Dalam konteks sosial, maka yang jadi pusat perhatian tulisan ini adalah komunikasi sosial atau membina hubungan. Harapan dari kecerdasan emosional membantu pribadi dalam relasi sosial mengeksplorasi kesadaran diri sendiri untuk memasuki kesadaran diri orang lain.
Namun dalam prakteknya, upaya menjadi bintang pergaulan dilakukan karena kebutuhan pribadi, bersembunyi di balik topeng keanggunan Sok Kenal Sok Dekat (SKSD) dengan bermain peran dan mengikut apa yang diharap orang lain dengan syarat tujuan pribadinya tercapai. Inilah kemudian disebut sebagai bunglon sosial.
KEHILANGAN MUKA
Ingat kisah seseorang yang kehilangan muka ? ah yang bener ! ada orang kehilangan muka, mukankah muka itu wajah bagian dari disi seseorang sebagai identitas.

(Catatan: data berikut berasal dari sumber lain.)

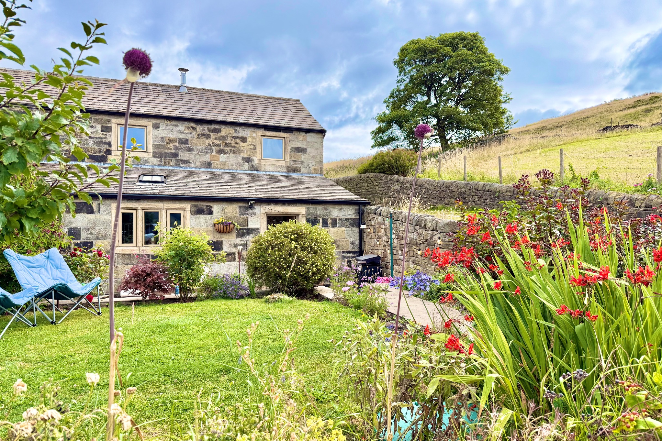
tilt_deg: -1.4
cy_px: 233
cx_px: 331
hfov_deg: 71.5
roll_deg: +0.0
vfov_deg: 51.3
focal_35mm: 25
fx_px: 460
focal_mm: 6.76
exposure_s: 1/3584
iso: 100
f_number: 1.78
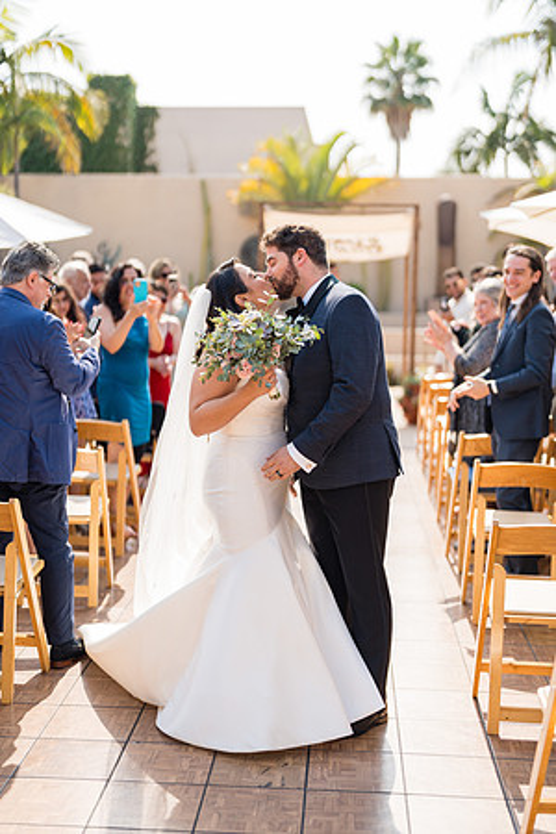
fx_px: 1158
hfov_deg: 27.0
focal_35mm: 50
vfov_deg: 39.6
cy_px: 417
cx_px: 278
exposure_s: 1/3200
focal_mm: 50
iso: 50
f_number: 1.2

Mari diperhatikan dalam kehidupan sosial atau di lingkungan kerja, para pegawai yang tingkat kompetensinya pas-pasan atau di bawah standart merasa kehilangan muka, mereka khawatir apa yang dilakukan tidak dinilai oleh atasan, sehingga sia-sia yang telah diusahakannya.
Lalu apa yang dilakukan ? mereka menjadi caper (cari perhatian) dan carmuk (cari muka). Pada istilah carmuk inilah seseorang berusaha mencari mukanya sendiri, pahadal ya tidak hilang mukanya, tetap menjadi wajah dan cover diri yang terbawa selalu mengikuti pergerakan si empunya.
Andai saja merasa punya muka, maka tidak akan perlu melakukan usaha mencari muka, artinya mereka merasa mukanya tidak dibawa ketika bekerja. Maka yang benar, bahwa mereka mencari muka pimpinan atau orang yang memiliki kewenangan dan kekuasaan.
Bahanya bagi carmuk adalah mereka lebih fokus berkaya agar orang lain senang, berkreasi ketika ada gelagat mendapatkan reward dan pujian. Beginilah bunglon sosial selalu menjadikan mukanya sebagai pusat perhatian dan menyerap energi orang lain.